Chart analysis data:

================

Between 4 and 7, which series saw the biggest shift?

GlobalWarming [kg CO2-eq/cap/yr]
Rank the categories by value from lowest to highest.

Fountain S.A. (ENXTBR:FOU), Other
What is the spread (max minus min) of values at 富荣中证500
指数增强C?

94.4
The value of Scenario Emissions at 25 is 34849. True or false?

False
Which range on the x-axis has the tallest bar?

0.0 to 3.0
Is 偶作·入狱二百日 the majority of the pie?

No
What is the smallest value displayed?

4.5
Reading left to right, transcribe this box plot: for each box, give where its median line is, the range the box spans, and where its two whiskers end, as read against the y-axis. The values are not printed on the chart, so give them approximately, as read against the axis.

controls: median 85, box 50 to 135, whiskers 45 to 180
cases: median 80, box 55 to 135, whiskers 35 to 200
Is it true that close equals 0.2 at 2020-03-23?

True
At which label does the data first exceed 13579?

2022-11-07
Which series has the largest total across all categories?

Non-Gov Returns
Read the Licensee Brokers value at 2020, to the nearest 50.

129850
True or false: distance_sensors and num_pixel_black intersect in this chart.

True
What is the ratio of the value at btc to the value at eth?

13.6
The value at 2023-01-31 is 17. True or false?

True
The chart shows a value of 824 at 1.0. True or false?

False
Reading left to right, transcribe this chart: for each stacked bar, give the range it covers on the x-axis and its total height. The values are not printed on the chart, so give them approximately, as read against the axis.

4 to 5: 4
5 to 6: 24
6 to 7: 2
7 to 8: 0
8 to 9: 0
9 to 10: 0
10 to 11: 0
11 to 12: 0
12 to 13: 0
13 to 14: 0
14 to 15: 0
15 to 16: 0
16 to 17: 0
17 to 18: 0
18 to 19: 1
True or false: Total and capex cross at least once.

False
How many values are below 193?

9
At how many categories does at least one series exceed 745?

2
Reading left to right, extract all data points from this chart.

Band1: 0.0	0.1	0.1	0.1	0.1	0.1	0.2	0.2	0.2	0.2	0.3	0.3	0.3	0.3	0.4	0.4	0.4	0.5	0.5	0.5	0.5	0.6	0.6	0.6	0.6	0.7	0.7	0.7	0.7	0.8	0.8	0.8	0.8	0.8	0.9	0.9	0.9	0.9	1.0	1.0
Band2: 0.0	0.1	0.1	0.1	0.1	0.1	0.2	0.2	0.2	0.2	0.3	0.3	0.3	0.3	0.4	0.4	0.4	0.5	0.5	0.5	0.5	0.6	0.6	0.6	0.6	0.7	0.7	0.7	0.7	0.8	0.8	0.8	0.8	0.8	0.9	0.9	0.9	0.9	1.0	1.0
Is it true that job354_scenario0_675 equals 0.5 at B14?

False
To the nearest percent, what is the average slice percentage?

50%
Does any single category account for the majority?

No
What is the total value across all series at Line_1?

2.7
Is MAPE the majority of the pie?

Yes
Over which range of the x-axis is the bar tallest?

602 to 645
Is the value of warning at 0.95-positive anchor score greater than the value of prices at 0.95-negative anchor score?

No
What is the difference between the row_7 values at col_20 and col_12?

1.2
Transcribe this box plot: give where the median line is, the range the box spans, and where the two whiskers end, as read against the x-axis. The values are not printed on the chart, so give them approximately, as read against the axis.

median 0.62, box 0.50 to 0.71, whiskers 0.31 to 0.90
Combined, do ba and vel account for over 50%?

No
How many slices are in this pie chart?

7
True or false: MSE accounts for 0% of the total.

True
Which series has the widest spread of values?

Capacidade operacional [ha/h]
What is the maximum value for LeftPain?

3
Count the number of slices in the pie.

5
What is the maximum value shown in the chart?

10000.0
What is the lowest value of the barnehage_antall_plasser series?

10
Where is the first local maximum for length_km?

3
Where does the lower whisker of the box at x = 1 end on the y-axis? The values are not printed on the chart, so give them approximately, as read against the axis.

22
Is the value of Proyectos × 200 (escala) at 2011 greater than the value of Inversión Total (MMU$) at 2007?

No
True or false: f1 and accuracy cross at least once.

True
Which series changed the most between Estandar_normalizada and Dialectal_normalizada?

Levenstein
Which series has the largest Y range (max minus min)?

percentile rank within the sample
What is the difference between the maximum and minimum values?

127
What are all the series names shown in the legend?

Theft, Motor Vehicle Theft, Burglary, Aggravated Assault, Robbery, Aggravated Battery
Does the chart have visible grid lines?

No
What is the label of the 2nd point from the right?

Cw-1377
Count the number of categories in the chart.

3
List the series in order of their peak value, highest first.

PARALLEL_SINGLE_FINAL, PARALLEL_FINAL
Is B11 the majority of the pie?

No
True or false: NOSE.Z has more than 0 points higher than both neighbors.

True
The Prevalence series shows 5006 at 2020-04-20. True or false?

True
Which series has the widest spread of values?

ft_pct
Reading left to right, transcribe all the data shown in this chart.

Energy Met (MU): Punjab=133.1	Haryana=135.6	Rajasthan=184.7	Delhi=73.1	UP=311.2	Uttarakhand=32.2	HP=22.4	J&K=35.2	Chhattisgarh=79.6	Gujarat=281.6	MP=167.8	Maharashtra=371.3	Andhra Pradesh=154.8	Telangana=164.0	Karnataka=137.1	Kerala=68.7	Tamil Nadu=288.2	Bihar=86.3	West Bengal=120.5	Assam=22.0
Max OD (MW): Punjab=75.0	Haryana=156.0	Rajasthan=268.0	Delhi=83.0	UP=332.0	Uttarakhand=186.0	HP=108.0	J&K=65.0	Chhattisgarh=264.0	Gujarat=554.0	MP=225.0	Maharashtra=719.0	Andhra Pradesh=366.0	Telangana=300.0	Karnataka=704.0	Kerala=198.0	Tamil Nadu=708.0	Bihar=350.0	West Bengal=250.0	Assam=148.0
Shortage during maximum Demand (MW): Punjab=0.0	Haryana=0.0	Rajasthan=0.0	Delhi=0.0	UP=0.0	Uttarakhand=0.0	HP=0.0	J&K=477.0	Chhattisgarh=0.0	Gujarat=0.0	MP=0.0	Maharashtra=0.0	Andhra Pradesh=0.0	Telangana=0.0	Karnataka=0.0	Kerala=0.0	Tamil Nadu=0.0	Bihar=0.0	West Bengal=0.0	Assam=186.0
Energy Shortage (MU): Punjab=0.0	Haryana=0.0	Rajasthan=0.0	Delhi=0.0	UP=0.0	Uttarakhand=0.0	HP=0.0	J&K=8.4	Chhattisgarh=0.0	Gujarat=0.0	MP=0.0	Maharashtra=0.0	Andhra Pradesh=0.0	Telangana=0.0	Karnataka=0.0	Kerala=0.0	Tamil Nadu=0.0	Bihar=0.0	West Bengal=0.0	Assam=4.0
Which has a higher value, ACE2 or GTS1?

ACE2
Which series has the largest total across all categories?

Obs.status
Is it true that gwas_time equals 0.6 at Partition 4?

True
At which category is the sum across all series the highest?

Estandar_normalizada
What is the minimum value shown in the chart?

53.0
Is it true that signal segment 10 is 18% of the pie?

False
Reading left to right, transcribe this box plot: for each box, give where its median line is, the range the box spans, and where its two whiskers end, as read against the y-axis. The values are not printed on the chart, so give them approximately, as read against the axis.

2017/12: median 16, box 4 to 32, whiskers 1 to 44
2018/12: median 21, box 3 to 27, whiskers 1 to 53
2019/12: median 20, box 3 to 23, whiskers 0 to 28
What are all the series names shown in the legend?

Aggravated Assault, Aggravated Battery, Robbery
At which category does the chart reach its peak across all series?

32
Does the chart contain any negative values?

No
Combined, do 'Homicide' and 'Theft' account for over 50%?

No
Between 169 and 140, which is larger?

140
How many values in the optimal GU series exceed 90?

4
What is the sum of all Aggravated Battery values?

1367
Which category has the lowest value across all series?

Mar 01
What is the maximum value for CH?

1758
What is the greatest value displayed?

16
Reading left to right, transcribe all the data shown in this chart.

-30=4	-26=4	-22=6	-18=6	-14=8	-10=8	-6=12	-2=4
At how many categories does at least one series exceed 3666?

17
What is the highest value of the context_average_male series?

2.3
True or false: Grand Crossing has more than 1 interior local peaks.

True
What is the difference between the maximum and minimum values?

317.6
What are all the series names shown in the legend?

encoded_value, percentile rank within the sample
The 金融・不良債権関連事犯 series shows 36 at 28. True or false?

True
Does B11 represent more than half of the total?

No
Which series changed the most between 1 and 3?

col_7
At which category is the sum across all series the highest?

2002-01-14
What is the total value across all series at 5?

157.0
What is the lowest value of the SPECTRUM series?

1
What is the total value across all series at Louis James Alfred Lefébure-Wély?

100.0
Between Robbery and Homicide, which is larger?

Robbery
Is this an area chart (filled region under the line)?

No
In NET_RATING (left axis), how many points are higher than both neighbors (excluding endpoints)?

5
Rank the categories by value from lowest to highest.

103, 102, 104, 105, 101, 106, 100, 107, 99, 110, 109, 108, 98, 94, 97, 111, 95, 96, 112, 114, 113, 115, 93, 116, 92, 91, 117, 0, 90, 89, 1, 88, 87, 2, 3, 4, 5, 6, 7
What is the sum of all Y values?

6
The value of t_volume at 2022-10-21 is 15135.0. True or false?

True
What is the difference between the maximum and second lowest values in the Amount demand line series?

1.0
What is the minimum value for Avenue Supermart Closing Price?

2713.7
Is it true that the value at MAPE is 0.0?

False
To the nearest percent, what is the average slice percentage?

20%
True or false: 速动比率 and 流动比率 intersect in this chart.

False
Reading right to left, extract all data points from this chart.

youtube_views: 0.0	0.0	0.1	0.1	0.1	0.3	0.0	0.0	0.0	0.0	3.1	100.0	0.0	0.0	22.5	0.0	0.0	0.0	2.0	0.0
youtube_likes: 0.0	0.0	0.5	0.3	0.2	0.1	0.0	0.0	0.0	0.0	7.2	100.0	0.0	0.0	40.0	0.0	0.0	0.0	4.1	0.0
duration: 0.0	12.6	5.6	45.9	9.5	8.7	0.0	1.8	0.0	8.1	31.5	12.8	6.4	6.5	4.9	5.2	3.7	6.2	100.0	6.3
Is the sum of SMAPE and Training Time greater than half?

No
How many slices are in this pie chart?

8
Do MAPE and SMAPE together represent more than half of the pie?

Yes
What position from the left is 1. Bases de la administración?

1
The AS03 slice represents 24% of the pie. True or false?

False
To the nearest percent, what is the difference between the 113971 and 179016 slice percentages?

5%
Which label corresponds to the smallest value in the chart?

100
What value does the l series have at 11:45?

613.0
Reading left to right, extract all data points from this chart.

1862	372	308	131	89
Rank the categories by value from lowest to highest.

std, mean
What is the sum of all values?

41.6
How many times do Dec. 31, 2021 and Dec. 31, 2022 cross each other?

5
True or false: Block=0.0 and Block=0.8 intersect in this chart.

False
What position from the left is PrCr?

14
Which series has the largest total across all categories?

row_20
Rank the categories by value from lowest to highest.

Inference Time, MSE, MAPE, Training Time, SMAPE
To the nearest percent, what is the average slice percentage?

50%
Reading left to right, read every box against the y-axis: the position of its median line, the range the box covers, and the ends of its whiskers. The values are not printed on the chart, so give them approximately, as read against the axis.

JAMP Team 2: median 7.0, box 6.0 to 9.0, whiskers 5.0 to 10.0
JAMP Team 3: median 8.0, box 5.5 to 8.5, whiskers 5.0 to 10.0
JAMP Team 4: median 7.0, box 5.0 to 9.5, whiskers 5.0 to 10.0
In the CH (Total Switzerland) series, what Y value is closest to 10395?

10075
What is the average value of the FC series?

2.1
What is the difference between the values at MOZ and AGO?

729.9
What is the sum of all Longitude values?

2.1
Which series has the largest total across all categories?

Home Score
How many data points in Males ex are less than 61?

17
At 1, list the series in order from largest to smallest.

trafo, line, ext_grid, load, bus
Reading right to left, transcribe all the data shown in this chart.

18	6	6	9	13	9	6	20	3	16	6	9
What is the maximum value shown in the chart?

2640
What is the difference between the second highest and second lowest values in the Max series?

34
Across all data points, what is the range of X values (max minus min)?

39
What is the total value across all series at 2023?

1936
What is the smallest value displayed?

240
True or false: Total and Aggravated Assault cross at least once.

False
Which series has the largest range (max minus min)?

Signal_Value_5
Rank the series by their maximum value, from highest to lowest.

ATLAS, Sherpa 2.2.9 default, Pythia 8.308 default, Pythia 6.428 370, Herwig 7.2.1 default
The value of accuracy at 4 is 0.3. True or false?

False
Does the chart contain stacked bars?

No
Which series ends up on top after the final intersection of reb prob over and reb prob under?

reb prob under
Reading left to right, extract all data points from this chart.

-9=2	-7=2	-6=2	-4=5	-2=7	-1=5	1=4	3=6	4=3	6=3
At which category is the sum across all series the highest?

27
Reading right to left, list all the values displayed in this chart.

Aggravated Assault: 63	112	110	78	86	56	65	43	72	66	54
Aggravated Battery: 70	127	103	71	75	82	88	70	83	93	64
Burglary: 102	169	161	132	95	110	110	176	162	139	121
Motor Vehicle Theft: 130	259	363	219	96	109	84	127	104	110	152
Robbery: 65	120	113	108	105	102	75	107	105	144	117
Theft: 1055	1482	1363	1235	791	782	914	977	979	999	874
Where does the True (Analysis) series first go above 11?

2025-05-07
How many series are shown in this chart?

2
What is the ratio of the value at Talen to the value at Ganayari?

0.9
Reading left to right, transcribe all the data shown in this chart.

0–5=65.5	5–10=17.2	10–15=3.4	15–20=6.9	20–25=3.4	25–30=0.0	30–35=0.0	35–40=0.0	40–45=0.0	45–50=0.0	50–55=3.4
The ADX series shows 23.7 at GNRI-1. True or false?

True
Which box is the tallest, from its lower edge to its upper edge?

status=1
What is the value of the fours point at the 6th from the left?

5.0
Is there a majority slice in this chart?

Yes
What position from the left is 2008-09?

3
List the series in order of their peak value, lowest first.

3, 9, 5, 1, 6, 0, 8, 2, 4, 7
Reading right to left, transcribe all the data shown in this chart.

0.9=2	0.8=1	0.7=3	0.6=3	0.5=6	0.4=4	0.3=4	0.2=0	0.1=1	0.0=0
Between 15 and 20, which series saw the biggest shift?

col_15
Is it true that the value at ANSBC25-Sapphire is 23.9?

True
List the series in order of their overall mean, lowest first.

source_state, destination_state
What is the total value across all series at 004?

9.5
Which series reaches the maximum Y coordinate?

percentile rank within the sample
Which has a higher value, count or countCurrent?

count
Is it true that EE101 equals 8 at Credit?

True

================

Copy out, word for word, the stretch of the records from the line containing "ATLAS, Sherpa 2.2.9" through the line containing "Reading right to left, list", including both of those lines.

ATLAS, Sherpa 2.2.9 default, Pythia 8.308 default, Pythia 6.428 370, Herwig 7.2.1 default
The value of accuracy at 4 is 0.3. True or false?

False
Does the chart contain stacked bars?

No
Which series ends up on top after the final intersection of reb prob over and reb prob under?

reb prob under
Reading left to right, extract all data points from this chart.

-9=2	-7=2	-6=2	-4=5	-2=7	-1=5	1=4	3=6	4=3	6=3
At which category is the sum across all series the highest?

27
Reading right to left, list all the values displayed in this chart.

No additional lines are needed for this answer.